In a related body of work, Wolski arranges glistening, highly-glazed clay components resembling liquid droplets in precise, jewel-like formations against the wall. Wolski travels widely in the Americas and obtains a clay sample from wherever he goes: “the clay comes from the earth, and the earth is the material of origin: the essence of the place where we come from and where we end.” Reflective and highly responsive to light, these works glimmer and morph in response to the changing light and human presence in the gallery, speaking an ancient and atmospheric language that extends beyond our brief moments of perception.
This artwork… attempts to link the esthetic appeal of the object with the context of its material origin: it speaks of the presence of a human figure as well as of its absence.
(Xawery Wolski)
Alan Bur Johnson seems to exist in symbiosis with the high-desert environment surrounding his Arizona studio, an intimate acolyte of the structures of flight and the cellular architecture of our shared biology. Johnson’s past installation works have directed scientific and exacting processes of observation and documentation toward the murmur and flutter of insect swarms and the formations of basic cellular bodies. In his new series, Push the Sky (one rendering shown above), which debuts at Lisa Sette Gallery this fall, Johnson adds human engineering structures to his vast vocabulary of biological flight:“This body of work is inspired by a collaboration I wanted to pursue with my father, but was unable to realize during his lifetime. He was fascinated with flight and wings — a shared interest that I only fully realized in recent years. An architect and artist, he became an exceptionally skilled builder of model airplanes… Working in my studio, I suspend the skeletal frameworks he built and draw the long shadows that are cast upon the wall, then redraw and reduce the forms. I also project the insect wings I have photographed.”

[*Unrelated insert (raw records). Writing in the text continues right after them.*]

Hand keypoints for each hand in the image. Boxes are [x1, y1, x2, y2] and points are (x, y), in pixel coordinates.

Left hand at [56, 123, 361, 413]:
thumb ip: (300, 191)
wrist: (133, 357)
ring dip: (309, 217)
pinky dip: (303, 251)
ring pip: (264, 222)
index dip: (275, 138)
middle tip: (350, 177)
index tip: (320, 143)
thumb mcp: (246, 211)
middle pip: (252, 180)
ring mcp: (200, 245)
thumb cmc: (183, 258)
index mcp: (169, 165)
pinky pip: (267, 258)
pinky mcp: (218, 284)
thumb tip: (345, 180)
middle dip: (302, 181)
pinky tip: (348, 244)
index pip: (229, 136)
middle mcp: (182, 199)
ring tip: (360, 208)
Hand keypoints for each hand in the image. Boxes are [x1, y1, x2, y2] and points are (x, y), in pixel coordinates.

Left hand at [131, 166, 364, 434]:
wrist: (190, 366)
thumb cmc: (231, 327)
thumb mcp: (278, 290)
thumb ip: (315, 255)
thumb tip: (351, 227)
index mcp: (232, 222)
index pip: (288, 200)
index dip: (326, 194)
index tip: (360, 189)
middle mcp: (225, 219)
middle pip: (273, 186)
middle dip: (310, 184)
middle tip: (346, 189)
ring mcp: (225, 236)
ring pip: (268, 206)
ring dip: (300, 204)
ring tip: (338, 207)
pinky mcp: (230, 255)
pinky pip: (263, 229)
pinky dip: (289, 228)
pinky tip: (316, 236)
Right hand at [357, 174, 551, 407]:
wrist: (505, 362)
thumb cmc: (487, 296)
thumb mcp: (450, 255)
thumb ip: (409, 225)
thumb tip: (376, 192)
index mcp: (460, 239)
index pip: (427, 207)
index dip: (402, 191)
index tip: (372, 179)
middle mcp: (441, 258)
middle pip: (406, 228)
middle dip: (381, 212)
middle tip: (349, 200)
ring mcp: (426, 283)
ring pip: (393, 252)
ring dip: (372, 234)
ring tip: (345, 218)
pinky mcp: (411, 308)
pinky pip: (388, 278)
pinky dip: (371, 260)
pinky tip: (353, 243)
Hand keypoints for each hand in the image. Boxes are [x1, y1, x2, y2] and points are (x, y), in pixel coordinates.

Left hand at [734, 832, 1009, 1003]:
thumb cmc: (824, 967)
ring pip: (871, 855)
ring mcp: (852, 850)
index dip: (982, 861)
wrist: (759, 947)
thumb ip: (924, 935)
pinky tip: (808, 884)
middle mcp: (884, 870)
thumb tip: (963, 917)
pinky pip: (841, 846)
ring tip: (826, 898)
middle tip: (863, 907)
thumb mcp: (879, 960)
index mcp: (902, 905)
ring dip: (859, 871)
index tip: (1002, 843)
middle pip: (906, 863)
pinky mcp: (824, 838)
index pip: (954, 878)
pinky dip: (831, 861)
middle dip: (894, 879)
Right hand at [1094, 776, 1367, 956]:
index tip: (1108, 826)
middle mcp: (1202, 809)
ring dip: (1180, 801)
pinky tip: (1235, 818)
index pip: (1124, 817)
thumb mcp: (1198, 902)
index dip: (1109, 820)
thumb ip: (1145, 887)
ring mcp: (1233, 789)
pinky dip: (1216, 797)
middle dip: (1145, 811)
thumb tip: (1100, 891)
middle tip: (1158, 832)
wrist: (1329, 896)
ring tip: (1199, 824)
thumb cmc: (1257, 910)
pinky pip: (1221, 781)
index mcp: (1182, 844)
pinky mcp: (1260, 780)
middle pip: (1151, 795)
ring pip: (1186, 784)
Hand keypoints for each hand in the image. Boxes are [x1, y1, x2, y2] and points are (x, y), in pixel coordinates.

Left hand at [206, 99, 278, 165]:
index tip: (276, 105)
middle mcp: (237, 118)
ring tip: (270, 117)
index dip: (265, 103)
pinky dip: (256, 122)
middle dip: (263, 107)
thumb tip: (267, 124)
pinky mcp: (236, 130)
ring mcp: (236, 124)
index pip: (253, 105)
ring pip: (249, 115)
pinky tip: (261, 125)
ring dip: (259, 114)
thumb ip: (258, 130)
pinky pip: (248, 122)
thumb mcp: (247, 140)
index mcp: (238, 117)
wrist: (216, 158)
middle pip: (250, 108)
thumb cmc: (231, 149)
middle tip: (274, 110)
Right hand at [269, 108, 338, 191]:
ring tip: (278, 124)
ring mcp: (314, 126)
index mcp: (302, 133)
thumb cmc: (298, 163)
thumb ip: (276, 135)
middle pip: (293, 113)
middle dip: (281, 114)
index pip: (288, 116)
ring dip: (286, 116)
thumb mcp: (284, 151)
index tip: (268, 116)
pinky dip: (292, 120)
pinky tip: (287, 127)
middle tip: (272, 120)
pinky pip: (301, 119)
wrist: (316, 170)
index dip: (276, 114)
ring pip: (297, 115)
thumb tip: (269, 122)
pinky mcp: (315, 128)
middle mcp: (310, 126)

Johnson records the projected silhouettes of both human aircraft and insect anatomies, then assembles the resulting pieces into large, powder-coated steel structures as delicate as lacewing, and that, when installed, project their own shadow chronology in the changing light.
From a fragmentary epiphany distilled in the desert air, Johnson’s works speak to the variance and convergence of biological systems and human endeavor. Systems of memory and flight combine to give shape to a shared consciousness, a knowledge of our place in the world that is embodied by the structures we ourselves are in the constant process of creating and disassembling. Johnson’s particular scientific and poetic ingenuity is in expressing the volume of absence in these forms, and the mysterious, ever-present existence of emptiness and release within our busy moving parts. Push the Sky captures the shadow-impression of the fluttering and darting wing, at the moment it comes to rest.
This work is as much about the negative space as it is about the physical forms. Forms, voids, and shadows carry an equal volume. They address both what is present and what is absent, and speak directly to the presence of my father.